L.A. County Helping Youth Move Past Foster System
Entering the Child Welfare System at age 15 after his mom was deported to Mexico, Angel is one of approximately 1,600 to 1,800 Foster Care youth who exit the system every month in Los Angeles County.
Today, Angel’s genuine smile reflects his successful journey and eagerness to leave a painful past behind. His desire is to reach greater goals in the future.
Left behind with no parental support in their lives, Angel and his three younger siblings lived with a relative. Confused by the separation, Angel began making poor choices, including joining a local gang. His actions soon resulted in negative contact with local law enforcement agencies, the Probation Department and the Child Welfare System, where ultimately he ended up residing in group homes.

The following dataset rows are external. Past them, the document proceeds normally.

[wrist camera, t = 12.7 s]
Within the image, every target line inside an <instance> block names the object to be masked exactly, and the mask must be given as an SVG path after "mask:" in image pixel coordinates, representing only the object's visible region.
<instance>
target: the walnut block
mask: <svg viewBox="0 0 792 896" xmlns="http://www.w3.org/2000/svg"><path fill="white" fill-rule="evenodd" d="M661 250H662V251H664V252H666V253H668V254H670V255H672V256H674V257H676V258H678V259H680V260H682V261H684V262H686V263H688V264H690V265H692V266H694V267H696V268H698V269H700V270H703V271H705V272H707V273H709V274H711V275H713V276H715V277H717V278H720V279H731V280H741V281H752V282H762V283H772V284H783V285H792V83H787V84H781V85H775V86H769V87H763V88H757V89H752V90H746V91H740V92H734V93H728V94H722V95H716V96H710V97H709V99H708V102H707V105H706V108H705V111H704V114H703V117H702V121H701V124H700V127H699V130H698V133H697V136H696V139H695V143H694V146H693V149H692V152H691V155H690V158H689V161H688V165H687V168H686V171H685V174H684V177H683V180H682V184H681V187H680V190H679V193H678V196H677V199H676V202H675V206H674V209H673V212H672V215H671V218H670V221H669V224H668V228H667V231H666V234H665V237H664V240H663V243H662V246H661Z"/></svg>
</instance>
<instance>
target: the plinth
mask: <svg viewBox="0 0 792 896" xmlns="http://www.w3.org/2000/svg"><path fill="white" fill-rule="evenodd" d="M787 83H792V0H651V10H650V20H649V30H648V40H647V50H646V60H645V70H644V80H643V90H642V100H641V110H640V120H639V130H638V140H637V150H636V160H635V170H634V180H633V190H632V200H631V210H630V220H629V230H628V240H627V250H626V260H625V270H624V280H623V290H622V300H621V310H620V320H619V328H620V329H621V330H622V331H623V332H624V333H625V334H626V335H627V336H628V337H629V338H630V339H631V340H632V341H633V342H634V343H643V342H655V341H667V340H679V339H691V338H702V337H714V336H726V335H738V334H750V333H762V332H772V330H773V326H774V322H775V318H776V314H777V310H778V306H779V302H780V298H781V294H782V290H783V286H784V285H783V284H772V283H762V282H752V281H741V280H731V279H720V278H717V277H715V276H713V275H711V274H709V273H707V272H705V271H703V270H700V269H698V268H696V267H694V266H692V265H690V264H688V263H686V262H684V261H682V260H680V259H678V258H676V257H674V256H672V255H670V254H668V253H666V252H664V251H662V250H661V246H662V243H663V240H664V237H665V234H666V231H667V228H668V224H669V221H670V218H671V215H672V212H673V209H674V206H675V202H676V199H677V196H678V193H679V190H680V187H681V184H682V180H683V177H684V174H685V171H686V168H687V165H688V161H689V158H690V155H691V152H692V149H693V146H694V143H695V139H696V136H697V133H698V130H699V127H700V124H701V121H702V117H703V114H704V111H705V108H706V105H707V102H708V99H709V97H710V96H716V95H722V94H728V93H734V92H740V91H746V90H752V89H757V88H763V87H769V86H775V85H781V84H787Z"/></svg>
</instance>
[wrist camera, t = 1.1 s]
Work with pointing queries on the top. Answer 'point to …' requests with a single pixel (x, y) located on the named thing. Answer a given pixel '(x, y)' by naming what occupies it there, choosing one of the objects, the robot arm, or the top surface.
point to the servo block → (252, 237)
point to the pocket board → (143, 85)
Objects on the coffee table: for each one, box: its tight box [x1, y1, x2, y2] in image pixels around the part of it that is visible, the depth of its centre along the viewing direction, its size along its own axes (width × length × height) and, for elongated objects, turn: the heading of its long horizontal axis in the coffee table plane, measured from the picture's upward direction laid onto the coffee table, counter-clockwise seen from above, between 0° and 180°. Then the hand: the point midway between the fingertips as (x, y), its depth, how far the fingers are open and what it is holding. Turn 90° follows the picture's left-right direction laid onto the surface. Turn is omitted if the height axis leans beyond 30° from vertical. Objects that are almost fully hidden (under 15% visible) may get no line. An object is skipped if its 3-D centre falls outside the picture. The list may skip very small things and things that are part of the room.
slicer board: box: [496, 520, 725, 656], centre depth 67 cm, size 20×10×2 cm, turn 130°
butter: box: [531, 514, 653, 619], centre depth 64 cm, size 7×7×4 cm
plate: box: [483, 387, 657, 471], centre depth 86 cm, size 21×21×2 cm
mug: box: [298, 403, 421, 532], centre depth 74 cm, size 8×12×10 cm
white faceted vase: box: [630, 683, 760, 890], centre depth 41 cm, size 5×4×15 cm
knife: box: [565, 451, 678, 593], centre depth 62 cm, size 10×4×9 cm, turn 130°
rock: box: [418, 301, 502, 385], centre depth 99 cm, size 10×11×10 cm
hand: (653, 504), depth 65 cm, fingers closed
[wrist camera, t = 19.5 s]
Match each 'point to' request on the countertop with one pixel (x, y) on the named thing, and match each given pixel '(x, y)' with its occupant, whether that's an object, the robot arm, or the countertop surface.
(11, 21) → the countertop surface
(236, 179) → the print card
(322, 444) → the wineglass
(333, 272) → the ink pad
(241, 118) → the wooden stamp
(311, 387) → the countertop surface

In a moment of self-reflection, Angel remembered the values he learned from his mother and knew he did not like who and what he was becoming. He made a commitment to change his life. His siblings also inspired him to become a positive role model in their lives.
Angel left his old ways behind and began taking advantage of the many services offered by the Youth Self-Sufficiency (YSS) Project, a program supported by the Los Angeles County Department of Public Social Services (DPSS). Angel was one of 45 youth referred by a DCFS Social Worker to participate in the project in FY 2013-14.

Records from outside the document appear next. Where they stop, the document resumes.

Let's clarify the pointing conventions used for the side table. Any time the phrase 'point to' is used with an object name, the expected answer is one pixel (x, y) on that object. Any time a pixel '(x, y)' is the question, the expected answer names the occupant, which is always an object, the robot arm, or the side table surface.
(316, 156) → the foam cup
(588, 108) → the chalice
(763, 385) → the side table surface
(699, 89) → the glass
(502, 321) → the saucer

The YSS program provides Foster Care and Probation youth in Los Angeles County with much needed employment skills to help them prepare for life outside the Child Welfare System through subsidized employment. Throughout his time in the program, Angel lived in an Independent Living Program (ILP) facility where he paid rent and trained to become a certified Collision Repair Specialist. After eleven months and 200 hours of subsidized employment services, Angel was hired permanently.
The program helped Angel exit the Child Welfare System, and he is now living as a productive member of his community and society. Due to the overall success of the YSS Project, continued funding has been allocated for FY 2015-16.
With a confident smile on his face, Angel also shared that through this process, he has completed his probation and is now free from having to report to his probation officer.
“Stop partying and getting involved with the wrong friends,” Angel shared with those who may be where he was some time ago. “You can do it too, no matter what your past looks like.”